Verzoeker stelt dat sprake is van dubbele bestraffing nu hij ook niet naar de arbeid kan voor de duur van vier weken. Uit de inlichtingen van de directeur komt naar voren dat in de huisregels staat dat wanneer een opgelegde sanctie arbeidsgerelateerd is, de mogelijkheid bestaat dat een gedetineerde wordt uitgesloten voor de arbeid. Voor gedetineerden in het huis van bewaring kan dat betekenen dat zij zich opnieuw moeten aanmelden na ommekomst van de straf. De gedetineerde dient rekening te houden met een wachttijd van vier weken. De directeur geeft aan dat verzoeker in het huis van bewaring verblijft.

De beslissing om verzoeker uit te sluiten van de arbeid heeft kennelijk tot gevolg dat verzoeker vier weken niet kan werken. Deze voor verzoeker ingrijpende beslissing is niet gemotiveerd en lijkt op de in artikel 51 van de Pbw genoemde disciplinaire straf uitsluiting van deelname aan een of meer activiteiten, waarbij als maximumduur twee weken wordt genoemd. Zonder motivering is niet uit te sluiten dat de bestreden beslissing een verkapte extra straf inhoudt waarbij niet wordt voldaan aan de in de wet genoemde maximumduur. Gelet hierop ziet de voorzitter aanleiding om het verzoek op dit onderdeel toe te wijzen

 

3. De uitspraak

De voorzitter wijst het verzoek af voor zover dit ziet op de disciplinaire straf van 23 april 2020 en wijst het verzoek toe voor zover dit ziet op uitsluiting van deelname aan de arbeid en schorst in zoverre de tenuitvoerlegging van de bestreden beslissing met onmiddellijke ingang tot het moment waarop de beklagcommissie op het onderliggende beklag heeft beslist.

 

Deze uitspraak is op 30 april 2020 gegeven door mr. J.D. den Hartog, voorzitter, bijgestaan door mr. S.C. Vogel, secretaris.

§ Wat je doet:
Wat is volgens de tekst de langste duur die artikel 51 van de Pbw noemt voor uitsluiting van deelname aan activiteiten?

§ Getoonde gegevens:
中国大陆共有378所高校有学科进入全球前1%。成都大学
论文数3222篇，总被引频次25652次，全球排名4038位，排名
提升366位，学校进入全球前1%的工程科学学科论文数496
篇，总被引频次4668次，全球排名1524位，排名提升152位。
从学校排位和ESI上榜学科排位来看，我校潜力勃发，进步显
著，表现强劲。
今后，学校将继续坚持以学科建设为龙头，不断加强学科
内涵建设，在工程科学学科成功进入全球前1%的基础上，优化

§ Jouw antwoord:
Twee weken.